Do this. Retype every line of the records below word for word, and leave the pictures out of your answer.

(Stored data entries)
* * * * * * *
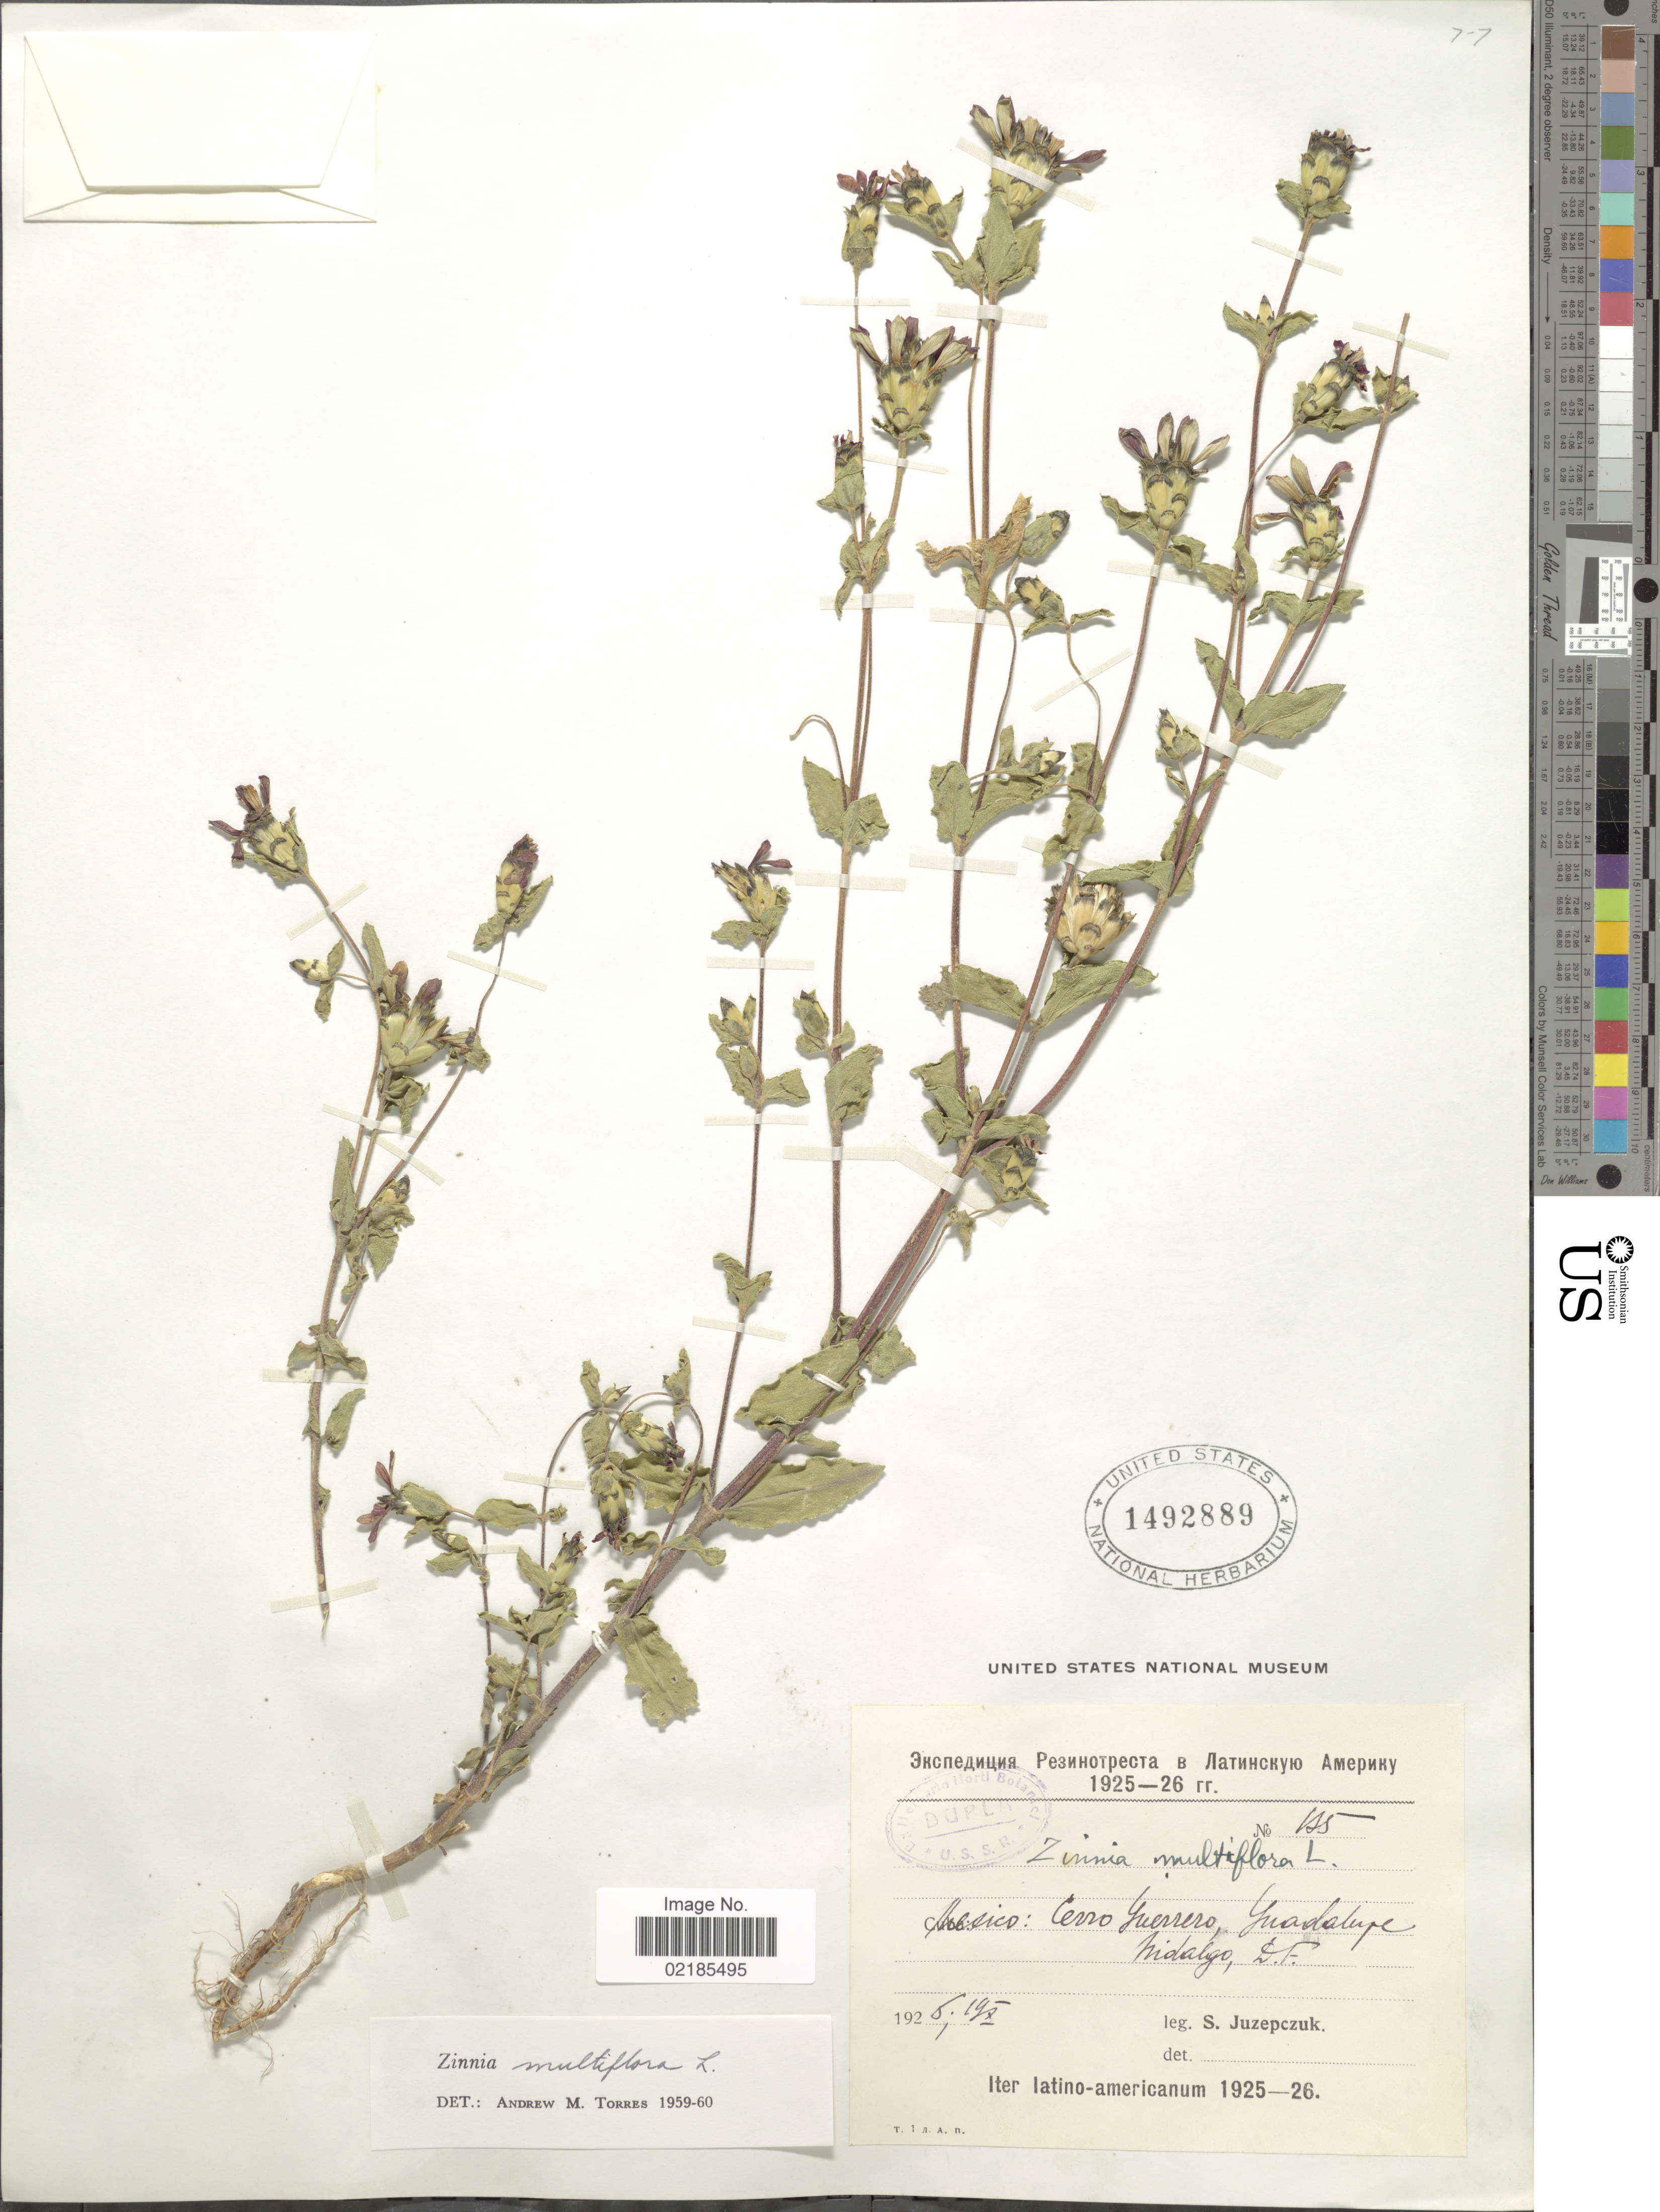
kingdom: Plantae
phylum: Tracheophyta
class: Magnoliopsida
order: Asterales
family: Asteraceae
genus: Zinnia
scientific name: Zinnia peruviana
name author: (L.) L.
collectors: S. V. Juzepczuk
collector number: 125*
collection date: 1925-10-19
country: Mexico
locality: Cerro Guerrero, Guadalupe, Hidalgo, D.F.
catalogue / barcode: US 1492889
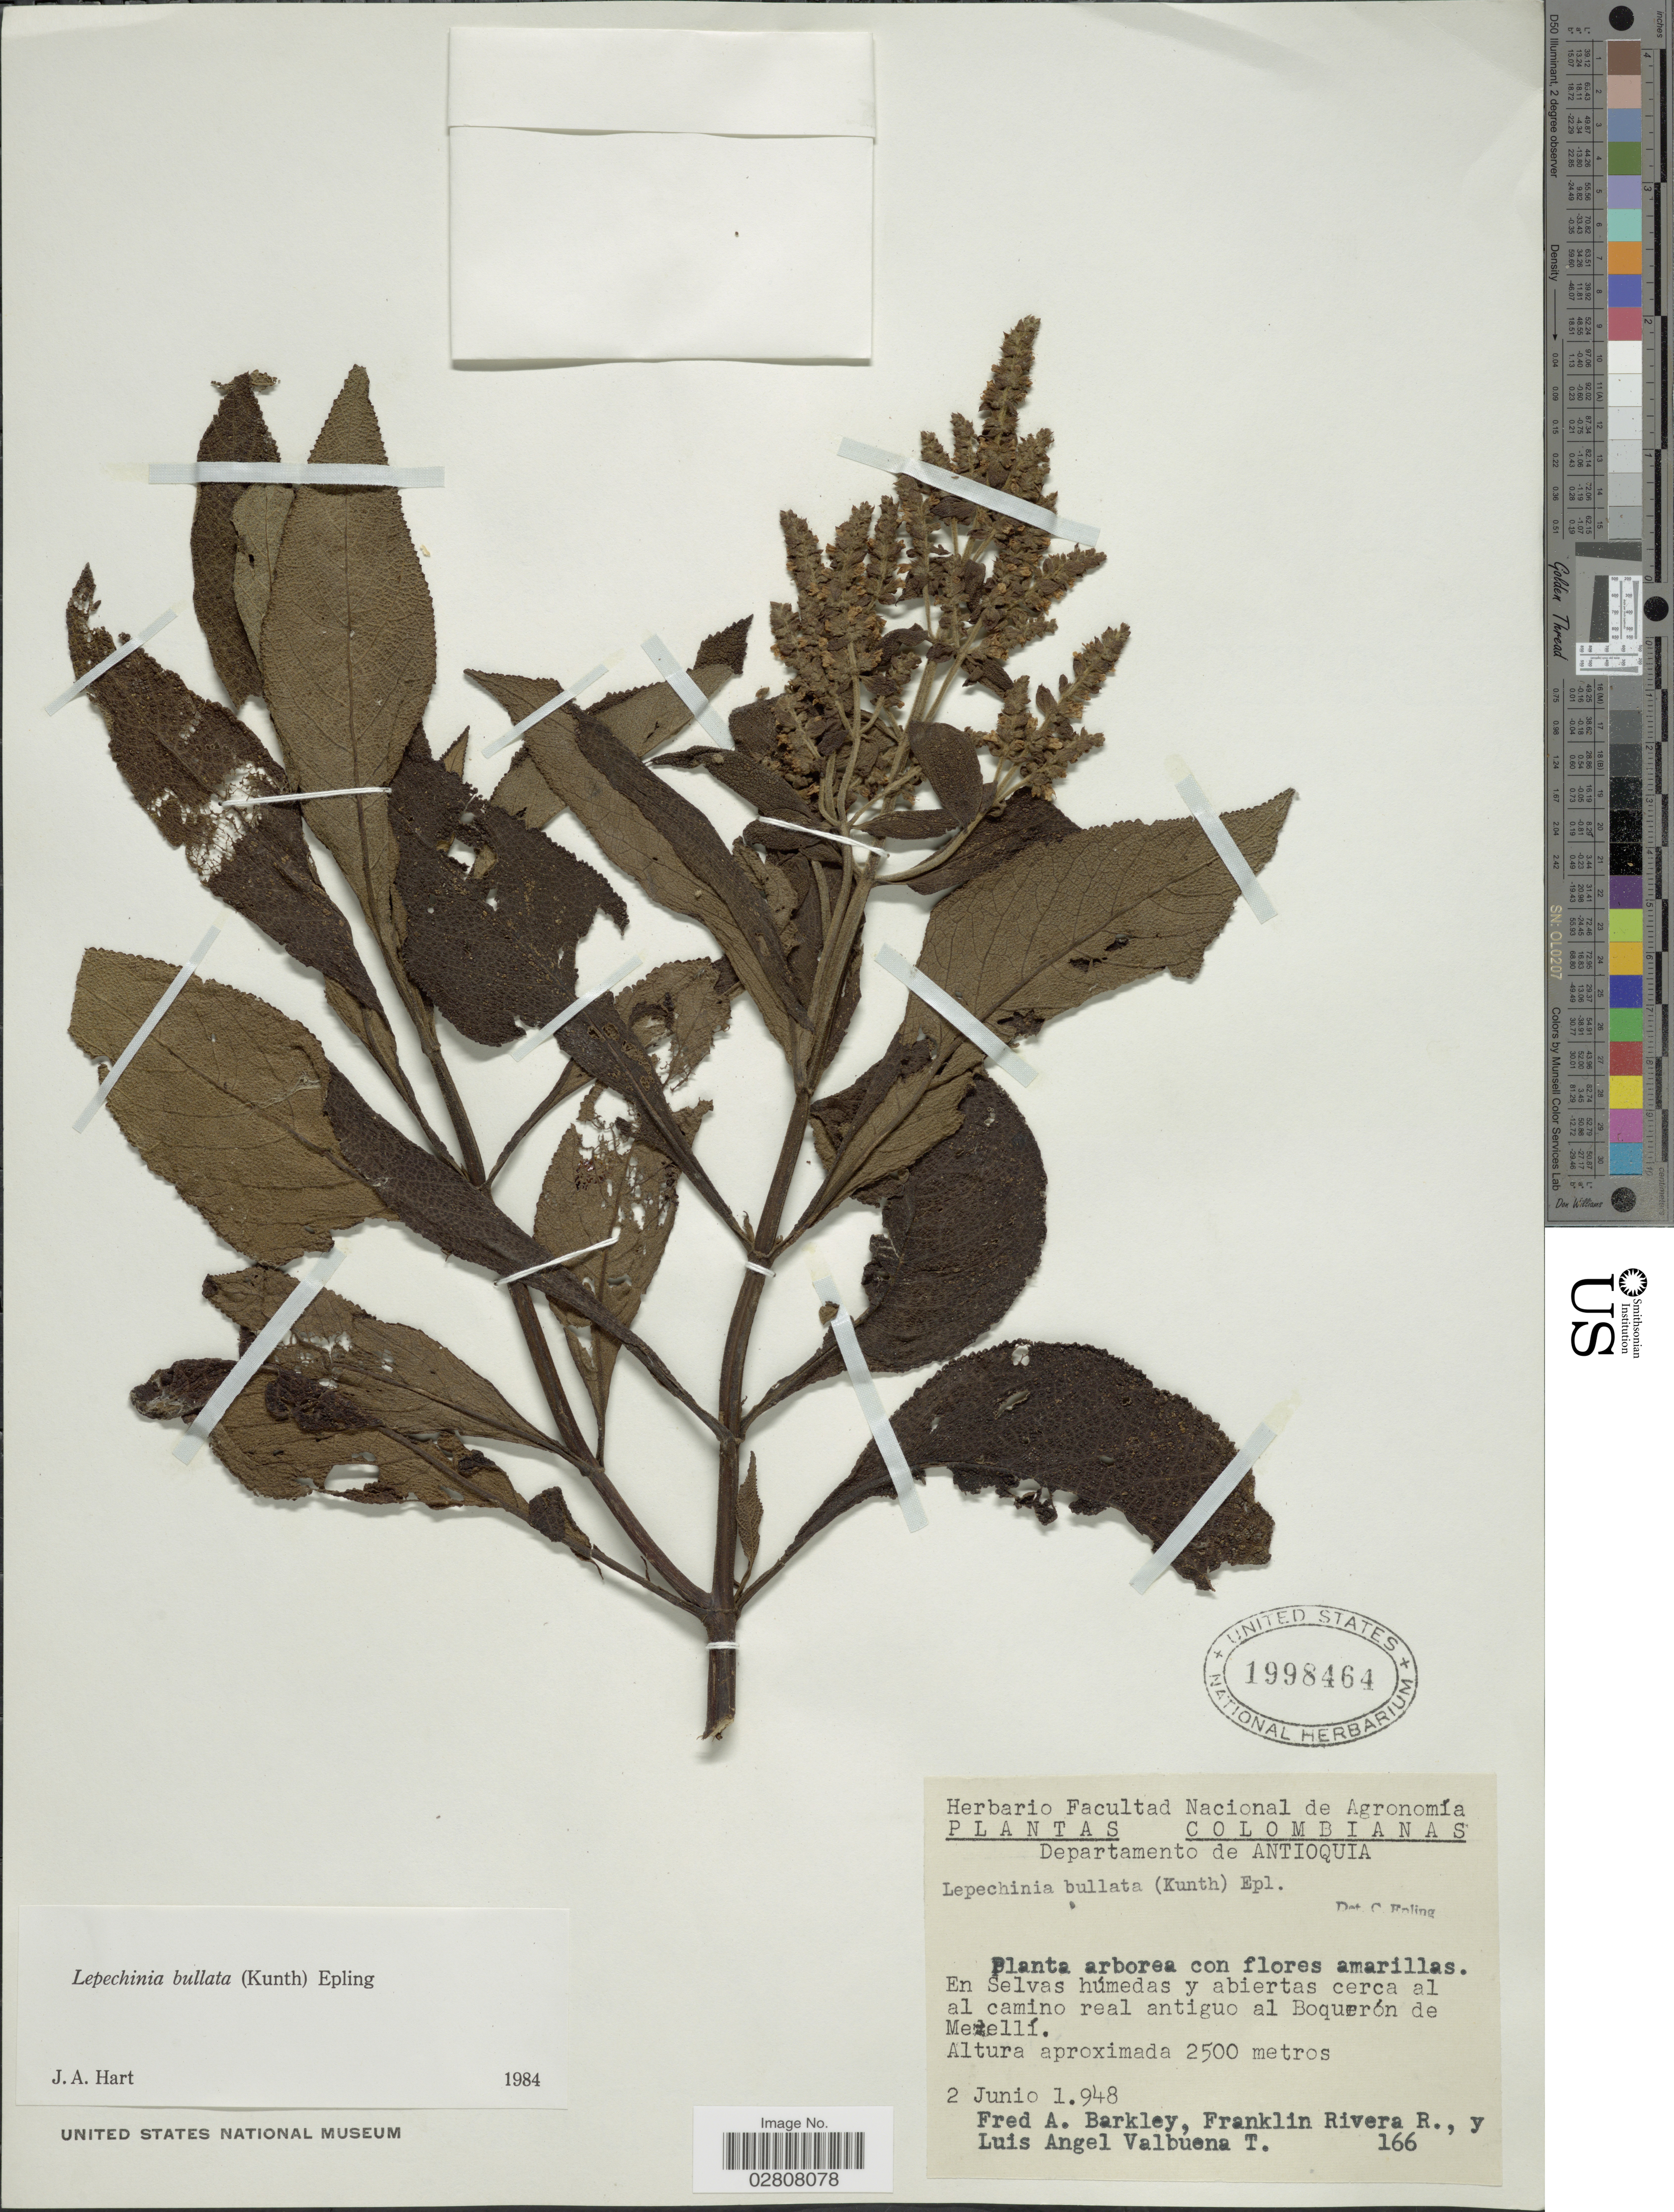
* * * * * * *
Full answer.
kingdom: Plantae
phylum: Tracheophyta
class: Magnoliopsida
order: Asterales
family: Asteraceae
genus: Zinnia
scientific name: Zinnia peruviana
name author: (L.) L.
collectors: S. V. Juzepczuk
collector number: 125*
collection date: 1925-10-19
country: Mexico
locality: Cerro Guerrero, Guadalupe, Hidalgo, D.F.
catalogue / barcode: US 1492889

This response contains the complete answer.